Peg motioned across the table at Dez. “Lily, you remember my niece, Justice.”
Dez flinched at the name but managed to pull off a convincing smile. “Hey, you were a couple years behind me in school, right?”
Mick wrapped an arm over Dez’s shoulders, a subtle reminder that he had her back.
“Sure, I remember. Long time. Wow, this must be your family.” She looked from Mick, to Nate, and back to Mick. Her eyes went wide. “You did alright for yourself.”
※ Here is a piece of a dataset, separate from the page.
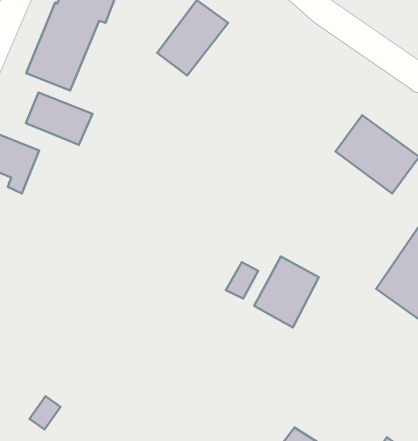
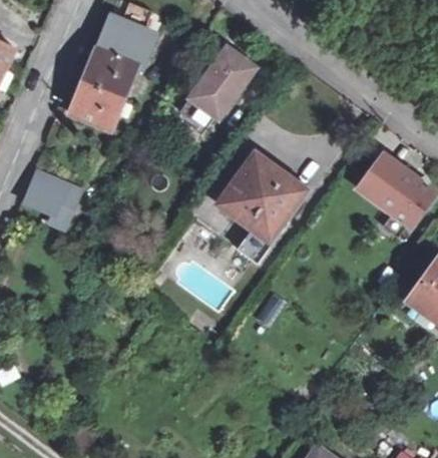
building: [26,92,92,145] -> none
building: none -> [221,153,303,247]
building: [254,256,319,327] -> none

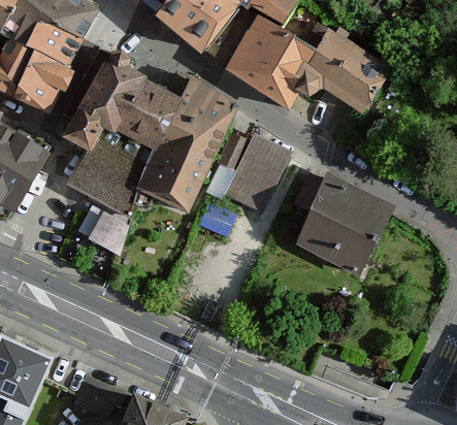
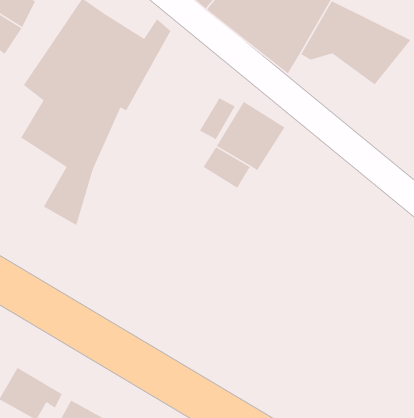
building: [133,81,231,211] -> none
building: [293,175,390,271] -> none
Tension built in Mick’s gut at the family comment, but the waitress didn’t push. She took their orders and moved on, brought back beers for the adults, root beer for Nate. For his part, Nate kept his head down coloring and stayed out of the conversation. They ate without interruption, but Mick could almost feel the curiosity grow as the waitress buzzed around the tables spreading gossip like pollen. Eyes turned their way enough to make Mick twitchy. The whole point of an undercover operation was to remain in the background, not the main stage, and they failed.
Lily came back, a knowing glint in her eyes. “Can I get you another round or some dessert?”
Mick shook his head. He’d had enough. “We’re good.”
“Sure. Before you go, Justice, you might want to say hey to a few people from your class. V
alerie’s tending bar now.” She tore off the check, set it on the table next to Mick. “Oh, and Derek’s in back playing darts.” She glanced pointedly at Nate. “If I remember, you and Derek were tight, way back.”
“Won’t that be fun?” Dez’s leg bounced against the booth. Mick reached over, clasped a hand over her thigh to keep it still. The long muscle down her thigh flexed in his hand.
Lily flew off after her nasty sting hit its mark. Mick lifted his hand to massage the back of Dez’s neck. “You okay?”
“Peachy.” She rubbed her hands over her thighs. “Might as well get this over with. It’s what they’re waiting for.” She nodded at the gossipy little groups who were looking their way.
“Want company?” he offered.
A cloud passed over her normally electric blue eyes. “I’d rather be humiliated in private, thanks.”
“Dez.” Peg’s voice held pain. “I didn’t know he’d be here. He spends most of his time at the airstrip. They’ve got a hole in the wall bar down there now. Nothing says you have to go talk to him. He was a mean little shit back then, and he ain’t any better now. Bar fights and petty harassment to people who won’t press charges. Nobody in this room will stand up to him, but they can’t wait to watch what will happen if you walk over there.”
Just what Mick figured. Derek at the dartboard was Dez’s old boyfriend, or whatever you wanted to call the little prick. An anger pounded inside that had him wanting to take a few pounds out of Derek’s flesh, but he knew Dez. She wanted to face this on her own, so he nodded his understanding. “They want a show; let’s give them something to talk about before you go.”
“Don’t encourage her,” Peg prompted.
“What did you have in mind?” Dez asked.
He slid out of the booth and gave her a hand out, pulled her in tight before she got her feet under her. She tilted into him to keep her balance, and he held her there, staring down until the light came back to her eyes, until a strong dose of desire had her eyelids flicker low. “Wanna dance?” He shifted so one leg pressed between hers, as if they’d already started slow dancing.